Figure 4. Taqman Real-time PCR quantification of unc-93 alternative splicing.

(A) Location of PCR primers (red arrows) and Taqman probes (dark short lines) for the quantification of unc-93 exon 9 splicing. (B) Proportion of alternatively spliced exon 9 expressed as a percentage of total spliced (wild-type and alternative splice products) unc-93 exon 9 in animals of different genotypes and animals treated with RNAi targeting the indicated genes. For every genotype except the RNAi-treated samples, each data set represents the average value of duplicate measurements of two biological replicates. For the RNAi-treated samples, each data set represents the average value of duplicate measurements of one biological sample. Error bars: standard errors of two biological replicates.

Figure 5. uaf-1 mutations define a UAF-1 region that affects the recognition of different 3′ splice sites.

Comparison of the sequences of the U2AF large subunit between the RS domain and the first RRM domain from C. elegans, D. melanogaster and human. The mutations caused by the uaf-1(n4588), uaf-1(n5120), uaf-1(n5123), uaf-1(n5125) and uaf-1(n5127) mutations are indicated with arrows. RS: Arginine-Serine rich domain. W: U2AF small subunit-interacting domain. RRM: RNA recognition motif. UHM: U2AF homology motif. Black box: region of UAF-1a that might regulate the recognition of 3′ splice sites.

Figure 6. Nucleotide substitutions at the intron 8 endogenous 3′ splice site and the exon 9 cryptic 3′ splice site affect splicing at these different sites in wild-type and uaf-1(n4588) animals.
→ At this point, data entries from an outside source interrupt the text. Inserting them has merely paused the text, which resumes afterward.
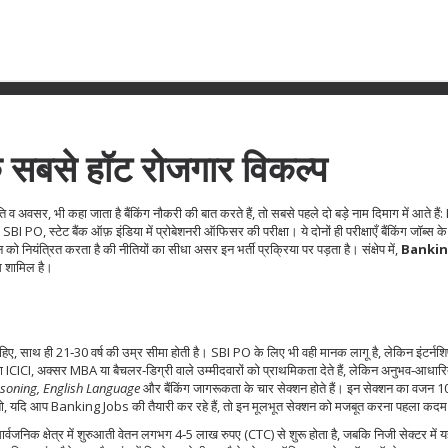
बसे हॉट रोजगार विकल्प
कृति व अवसर
, भी कहा जाता है
बैंकिंग नौकरी
की बात करते हैं, तो सबसे पहले दो बड़े नाम दिमाग में आते हैं:
र
SBI PO
,
स्टेट बैंक ऑफ़ इंडिया में प्रोबेशनरी ऑफिसर की परीक्षा
। ये दोनों ही परीक्षाएँ बैंकिंग जॉब्स 
न को नियंत्रित करता है
की नीतियों का सीधा असर इन भर्ती प्रक्रिया पर पड़ता है। संक्षेप में,
Bankin
ंध शामिल है।
हिए, साथ ही 21‑30 वर्ष की उम्र सीमा होती है। SBI PO के लिए भी वही मानक लागू है, लेकिन इंटर्नशि
 ICICI, अक्सर MBA या बैचलर‑डिग्री वाले उम्मीदवारों को प्राथमिकता देते हैं, लेकिन अनुभव‑आधारित 
asoning, English Language
और बैंकिंग जागरूकता के चार सेक्शन होते हैं। इन सेक्शन का वजन 
ा है। तो, यदि आप Banking Jobs की तैयारी कर रहे हैं, तो इन मूलभूत सेक्शन को मजबूत करना पहला कदम
वजनिक क्षेत्र में शुरुआती वेतन लगभग 4‑5 लाख रुपए (CTC) से शुरू होता है, जबकि निजी सेक्टर में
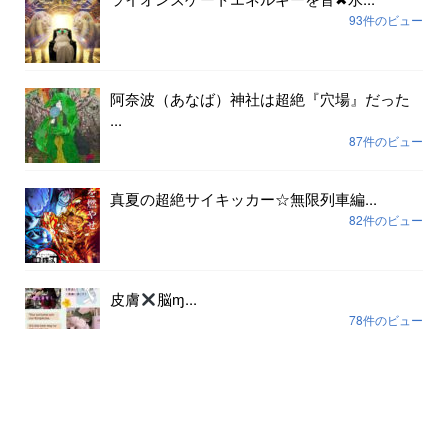
93件のビュー
阿奈波（あなば）神社は超絶『穴場』だった
...
87件のビュー
真夏の超絶サイキッカー☆無限列車編...
82件のビュー
皮膚
脳ɱ...
78件のビュー
アーカイブ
(A) Exon structures of transgenes used for 3′ splice site nucleotide substitution analysis. Location of PCR primers (red arrows) and Taqman probes (dark short lines) are indicated. (B–D) List of 3′ splice site nucleotide substitutions and the proportion of alternatively spliced exon 9 expressed as a percentage of total spliced (wild-type and alternatively spliced products) unc-93 exon 9 in wild-type and uaf-1(n4588) animals carrying the corresponding transgenes. Nucleotide bases altered are in red, and bases that remain the same as in the original 3′ splice site are in black. The designated positions (−7 to −1) of each base are indicated in transgene No. 1 of (B). For each transgene, two stable lines were established for both wild-type and uaf-1(n4588) animals, except in cases labeled with *, for which only one stable transgenic line was established. Each dataset represents the average value of duplicate measurements of each biological sample. Error bars: standard deviations. (E) Summary graph of the nucleotide substitution analysis shown in (B–D), indicating the % usage of each 3′ splice site in wild-type and uaf-1(n4588) animals carrying the corresponding transgenes. −, 0 to 1%; +, 1 to 10%; ++, 10 to 30%; +++, 30 to 70%; ++++, 70 to 90%; +++++, 90 to 99%; ++++++, 99 to 100%.